The Bush administration’s agreement with the Secret Service “at a minimum
will serve to postpone a final resolution of who these records belong to,”
said Steven Aftergood, director of the Project on Government Secrecy for the
Federation of American Scientists. “This memo reflects the Bush
administration’s view of American government, which is that the people’s
business should be conducted behind closed doors.”

In the mid-1990s, a conservative group, Judicial Watch, obtained Secret
Service entry logs through a lawsuit.

Secret Service records played a significant role in the Whitewater scandal
in the 1990s, supplying congressional Republicans with leads to follow in
their investigations of the Clintons.

A decade ago, Senate investigators used Secret Service logs to document who
visited the White House during the fundraising scandal surrounding President
Clinton’s re-election campaign.

ECW
01-06-2007, 05:36 PM
An illegal pact between two entities is still illegal. This is just the way the White House is using to cover their asses from the legal troubles coming down the pike. Nixon had his tapes. GWB has his secret agreements. Two sides of the same coin.

lily
01-06-2007, 09:33 PM
This is just the way the White House is using to cover their asses from the legal troubles coming down the pike.

Well, it doesn't seem that he has much faith in Miers to handle this, as she is on her way out and a new team is coming in.

BoogyMan
01-07-2007, 12:40 AM
An illegal pact between two entities is still illegal. This is just the way the White House is using to cover their asses from the legal troubles coming down the pike. Nixon had his tapes. GWB has his secret agreements. Two sides of the same coin.

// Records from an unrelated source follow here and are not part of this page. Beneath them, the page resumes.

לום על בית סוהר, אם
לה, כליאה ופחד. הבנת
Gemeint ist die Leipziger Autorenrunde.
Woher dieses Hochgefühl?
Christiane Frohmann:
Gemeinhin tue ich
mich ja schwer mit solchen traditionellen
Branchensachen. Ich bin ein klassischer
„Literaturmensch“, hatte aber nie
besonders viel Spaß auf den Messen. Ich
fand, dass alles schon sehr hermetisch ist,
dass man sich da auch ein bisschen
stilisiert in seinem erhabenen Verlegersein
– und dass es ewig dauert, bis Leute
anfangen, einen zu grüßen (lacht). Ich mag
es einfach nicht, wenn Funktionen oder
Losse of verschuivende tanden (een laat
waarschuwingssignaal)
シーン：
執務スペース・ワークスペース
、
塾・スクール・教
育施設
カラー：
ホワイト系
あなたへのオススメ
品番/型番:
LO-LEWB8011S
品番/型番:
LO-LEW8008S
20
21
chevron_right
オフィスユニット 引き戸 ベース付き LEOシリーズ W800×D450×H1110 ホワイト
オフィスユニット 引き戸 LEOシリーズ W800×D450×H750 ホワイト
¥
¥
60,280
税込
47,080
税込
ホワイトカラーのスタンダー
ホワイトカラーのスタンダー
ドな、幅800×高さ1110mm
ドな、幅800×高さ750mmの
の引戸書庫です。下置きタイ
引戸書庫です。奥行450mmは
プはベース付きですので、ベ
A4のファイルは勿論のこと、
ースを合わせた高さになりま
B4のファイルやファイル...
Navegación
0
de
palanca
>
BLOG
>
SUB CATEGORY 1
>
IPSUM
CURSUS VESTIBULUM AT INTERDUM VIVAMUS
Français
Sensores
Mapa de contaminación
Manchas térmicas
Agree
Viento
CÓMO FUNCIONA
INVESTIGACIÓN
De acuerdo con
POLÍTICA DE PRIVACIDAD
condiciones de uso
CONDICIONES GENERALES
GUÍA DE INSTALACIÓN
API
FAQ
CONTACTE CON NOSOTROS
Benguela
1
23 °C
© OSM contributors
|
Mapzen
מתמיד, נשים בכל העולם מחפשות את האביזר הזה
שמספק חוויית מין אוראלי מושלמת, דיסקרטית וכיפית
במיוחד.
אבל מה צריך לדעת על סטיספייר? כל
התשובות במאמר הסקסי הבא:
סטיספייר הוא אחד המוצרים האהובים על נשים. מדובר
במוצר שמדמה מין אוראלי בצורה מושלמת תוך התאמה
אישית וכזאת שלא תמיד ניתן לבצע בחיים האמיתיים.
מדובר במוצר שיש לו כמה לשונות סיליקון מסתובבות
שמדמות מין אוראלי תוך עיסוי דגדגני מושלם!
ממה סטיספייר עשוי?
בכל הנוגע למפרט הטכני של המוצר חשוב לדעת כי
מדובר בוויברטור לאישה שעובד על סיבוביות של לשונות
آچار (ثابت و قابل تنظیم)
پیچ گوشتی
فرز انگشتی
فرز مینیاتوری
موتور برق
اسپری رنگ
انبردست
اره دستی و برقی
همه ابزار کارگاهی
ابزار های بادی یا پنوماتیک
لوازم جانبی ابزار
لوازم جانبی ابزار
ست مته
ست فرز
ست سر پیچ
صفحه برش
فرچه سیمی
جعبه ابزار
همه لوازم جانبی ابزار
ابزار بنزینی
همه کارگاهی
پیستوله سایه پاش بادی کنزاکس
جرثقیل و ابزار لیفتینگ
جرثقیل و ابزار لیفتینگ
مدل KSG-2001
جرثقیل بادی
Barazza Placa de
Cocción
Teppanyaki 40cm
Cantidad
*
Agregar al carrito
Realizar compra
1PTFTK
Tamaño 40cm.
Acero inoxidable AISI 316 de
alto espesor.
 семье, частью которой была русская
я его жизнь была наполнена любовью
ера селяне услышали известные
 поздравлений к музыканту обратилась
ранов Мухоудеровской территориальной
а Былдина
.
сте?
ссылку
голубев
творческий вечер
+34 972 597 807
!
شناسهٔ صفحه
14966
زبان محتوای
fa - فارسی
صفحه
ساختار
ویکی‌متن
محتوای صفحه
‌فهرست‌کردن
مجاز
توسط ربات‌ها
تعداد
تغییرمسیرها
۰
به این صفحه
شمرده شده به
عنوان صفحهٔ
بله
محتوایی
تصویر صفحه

ECW I don't see how an agreement between the secret service and the office of the president is illegal in this case, just because you want it so to be.

I would agree that the public SHOULD know who is visiting those offices, but to say the agreement is illegal is just silly.

ECW
01-07-2007, 05:42 AM
Attempting to make secret information that is part of the public record, the SAME public record that Chimpy's allies used to smear Bill Clinton, smacks of a CYA posture with very little basis in the law. Once a Congressional committee subpeonas those records and the matter goes to court, you will see how worthless that agreement is. Just because two governmental agencies decide between themselves that what was once part of the public record can now be held as a secret without an overriding public concern to justify it does not make a legal agreement.